"Already yesterday's concerns are consigned to forgetfulness, and tomorrow's are too far away to obligate us today. The burden of yesterday is shaken off by glorifying shadowy time of old; the task of tomorrow is avoided by talking about the coming millennium. Nothing is fixed, and nothing holds us. The film, vanishing from memory as soon as it ends, symbolizes the profound amnesia of our time. Events of world-historical significance, along with the most terrible crimes, leave no trace behind in the forgetful soul. One gambles with the future. Lotteries and gambling, which consume an inconceivable amount of money and often the daily bread of the worker, seek the improbable chance of luck in the future.

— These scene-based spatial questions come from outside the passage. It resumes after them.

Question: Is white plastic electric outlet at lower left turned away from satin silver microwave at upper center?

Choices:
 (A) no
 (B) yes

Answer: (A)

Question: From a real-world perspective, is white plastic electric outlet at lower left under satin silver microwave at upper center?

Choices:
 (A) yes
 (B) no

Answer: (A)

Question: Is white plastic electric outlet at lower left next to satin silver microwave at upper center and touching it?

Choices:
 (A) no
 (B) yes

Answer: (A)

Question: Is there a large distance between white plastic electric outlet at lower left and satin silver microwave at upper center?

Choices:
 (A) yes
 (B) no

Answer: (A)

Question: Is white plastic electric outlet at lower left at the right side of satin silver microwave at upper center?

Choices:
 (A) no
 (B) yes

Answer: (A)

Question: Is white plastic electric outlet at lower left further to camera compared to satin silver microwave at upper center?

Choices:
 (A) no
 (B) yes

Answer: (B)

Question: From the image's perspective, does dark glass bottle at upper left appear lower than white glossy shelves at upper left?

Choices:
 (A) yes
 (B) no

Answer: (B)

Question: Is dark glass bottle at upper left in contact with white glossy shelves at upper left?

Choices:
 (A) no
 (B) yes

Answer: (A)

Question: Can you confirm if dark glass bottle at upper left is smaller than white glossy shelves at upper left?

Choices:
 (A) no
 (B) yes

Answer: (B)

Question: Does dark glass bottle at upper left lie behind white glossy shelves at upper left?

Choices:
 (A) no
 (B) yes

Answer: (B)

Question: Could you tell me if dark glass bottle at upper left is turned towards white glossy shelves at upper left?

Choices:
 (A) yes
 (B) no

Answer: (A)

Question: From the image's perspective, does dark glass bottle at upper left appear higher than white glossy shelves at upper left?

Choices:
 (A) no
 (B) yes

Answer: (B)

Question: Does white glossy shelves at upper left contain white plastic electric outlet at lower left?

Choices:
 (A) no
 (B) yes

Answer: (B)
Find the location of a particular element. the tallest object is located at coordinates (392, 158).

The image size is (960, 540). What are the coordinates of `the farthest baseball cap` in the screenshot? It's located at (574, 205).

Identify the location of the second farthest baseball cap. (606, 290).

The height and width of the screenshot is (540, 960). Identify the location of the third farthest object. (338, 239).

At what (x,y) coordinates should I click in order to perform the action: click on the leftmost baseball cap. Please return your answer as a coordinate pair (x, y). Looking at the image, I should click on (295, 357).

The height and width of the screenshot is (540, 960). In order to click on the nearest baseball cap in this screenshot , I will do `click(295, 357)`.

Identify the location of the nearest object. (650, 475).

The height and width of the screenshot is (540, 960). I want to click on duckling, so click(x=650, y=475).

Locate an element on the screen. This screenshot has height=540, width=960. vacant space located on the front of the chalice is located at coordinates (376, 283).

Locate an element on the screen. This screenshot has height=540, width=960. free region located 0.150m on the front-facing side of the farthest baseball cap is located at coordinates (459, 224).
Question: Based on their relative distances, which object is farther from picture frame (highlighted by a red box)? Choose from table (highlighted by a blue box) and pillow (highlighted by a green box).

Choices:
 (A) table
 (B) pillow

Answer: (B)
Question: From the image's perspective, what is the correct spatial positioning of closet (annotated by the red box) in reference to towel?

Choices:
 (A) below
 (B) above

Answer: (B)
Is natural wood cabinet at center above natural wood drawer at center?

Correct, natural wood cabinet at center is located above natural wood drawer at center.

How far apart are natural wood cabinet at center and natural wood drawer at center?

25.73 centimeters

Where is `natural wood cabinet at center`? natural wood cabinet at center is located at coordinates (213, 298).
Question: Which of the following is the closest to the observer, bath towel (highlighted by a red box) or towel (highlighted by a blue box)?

The loss of past and future leaves life vacillating between the most brutish enjoyment of the moment and adventurous risk taking. Every inner development, every process of slow maturing in personal and vocational life, is abruptly broken off. There is no personal destiny and therefore no personal dignity. Serious tensions, inwardly necessary times of waiting, are not endured. This in evident in the domain of work as well as in erotic life. Lasting pain is more feared than death. The value of suffering as the forming of life through the threat of death is disregarded, even ridiculed. The alternatives are health or death. What is quiet, lasting and essential is discarded as worthless."—Dietrich Bonhoeffer in Ethics
Wow, that was written in 1940, but it could describe today. I just started Ethics over the weekend. Debbie looked at it and said, "Wow, that's a big book." She's right, it is almost 600 pages. Of course, with Bonhoeffer, you don't read quickly. I figure this will last me through the end of the year :)
UPDATE: Sorry, the links didn't work. I fixed them (I think). —Thanks for pointing it out, Andy.